Earlier, related KHN coverage: States' Woes Spur Medicaid Drop-Out Talk (Ramshaw and Serafini, 11/12).
Meanwhile, in other Medicaid news:
Houma (La.) Courier: "A group that represents ambulance companies, hospitals and doctors is taking a stance against the Medicaid budget cuts being proposed by Gov. Bobby Jindal. It is the opening salvo in what is expected to be a heated debate in the coming weeks as state health officials firm up plans in time for a Dec. 1 effective date" (Alford, 11/14).
The Columbus (Ohio) Dispatch: "The state budget crisis has put a target on the backs of 2 million Ohioans on Medicaid -- children and pregnant women, the disabled and elderly -- but scaling back the tax-funded health-care program comes with its own price tag. For every dollar Ohio cuts in Medicaid spending, it loses $2 in federal matching funds" (Candisky, 11/14).

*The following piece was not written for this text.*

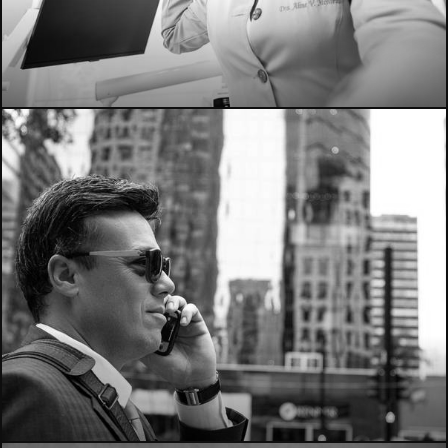
299
552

The Lansing State Journal: "In a 16-county swath across Northern Michigan, pregnant women have to drive an hour or more to reach a hospital where they can deliver their babies. From Cheboygan to West Branch to Clare, hospitals have been closing their obstetrics units since last summer in a startling domino effect that has health care activists worried about care availability for rural mothers and babies. But they're equally alarmed about the reason behind the hospital closures. The hospitals blame, in large part, Medicaid." Since 2002, the state has been reducing the amount it reimburses doctors and hospitals for taking care of Medicaid patients. Some providers say it has reached a "a painful bottom-line reality: It has become too expensive to treat poor people" (Ahern, 11/14).